We accumulate TP / FP / FN / TN over the full epoch and compute:

Metric Formula
iou (foreground) TP / (TP + FP + FN)
miou mean of foreground-IoU and background-IoU
dice 2Β·TP / (2Β·TP + FP + FN)
pixel_acc (TP + TN) / total

This differs subtly from the existing baselines in pv_panel_models/, which average per-batch IoU. For a controlled scaling study the global formulation is the standard (and matches PASCAL/Cityscapes-style mIoU reporting).

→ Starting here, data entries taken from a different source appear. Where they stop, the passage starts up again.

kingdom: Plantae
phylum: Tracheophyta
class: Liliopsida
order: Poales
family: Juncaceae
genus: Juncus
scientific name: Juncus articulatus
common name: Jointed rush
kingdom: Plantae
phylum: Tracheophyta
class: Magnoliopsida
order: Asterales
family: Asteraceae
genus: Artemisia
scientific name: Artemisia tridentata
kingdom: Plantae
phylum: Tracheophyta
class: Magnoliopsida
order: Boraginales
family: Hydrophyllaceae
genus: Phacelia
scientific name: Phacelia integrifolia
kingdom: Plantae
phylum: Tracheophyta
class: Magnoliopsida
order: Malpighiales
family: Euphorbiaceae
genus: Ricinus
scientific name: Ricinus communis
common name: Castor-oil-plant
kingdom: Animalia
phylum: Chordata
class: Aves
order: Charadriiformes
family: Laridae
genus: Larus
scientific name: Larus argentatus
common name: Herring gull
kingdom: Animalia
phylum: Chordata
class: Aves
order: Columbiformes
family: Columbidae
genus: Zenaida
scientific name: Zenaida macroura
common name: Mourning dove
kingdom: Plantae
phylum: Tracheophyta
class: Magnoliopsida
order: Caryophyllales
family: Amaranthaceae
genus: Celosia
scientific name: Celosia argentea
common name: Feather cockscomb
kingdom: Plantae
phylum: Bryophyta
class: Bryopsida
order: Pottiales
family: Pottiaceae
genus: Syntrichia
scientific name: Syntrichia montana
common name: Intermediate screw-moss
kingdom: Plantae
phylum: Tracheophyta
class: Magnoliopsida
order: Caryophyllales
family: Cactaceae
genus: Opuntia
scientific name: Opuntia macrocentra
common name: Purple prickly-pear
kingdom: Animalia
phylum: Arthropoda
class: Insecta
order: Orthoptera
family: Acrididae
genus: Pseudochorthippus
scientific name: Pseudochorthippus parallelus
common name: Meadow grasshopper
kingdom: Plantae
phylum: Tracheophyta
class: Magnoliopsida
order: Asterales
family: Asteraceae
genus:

The 25/50% runs always use the new (global) formulation. The 100% per-epoch curves use the old (per-batch-averaged) formulation parsed from existing text logs β€” but the scaling-chart point at 100% is recomputed under the new formulation by bootstrap_100.py's val pass.


Reproducing the partition

subsets/make_subsets.py does:

  1. List all *.jpg files in final_data/train/images/ (5,325 files).
  2. Sort alphabetically (deterministic order).
  3. Shuffle with random.Random(42).
  4. Take the first 25 % / 50 % / 100 % β†’ 1,331 / 2,662 / 5,325 files.
  5. Assert nesting (25 βŠ‚ 50 βŠ‚ 100).

Subsets are stored as plaintext filename lists β€” both train.py and the dashboard read them, so the partition is the single source of truth.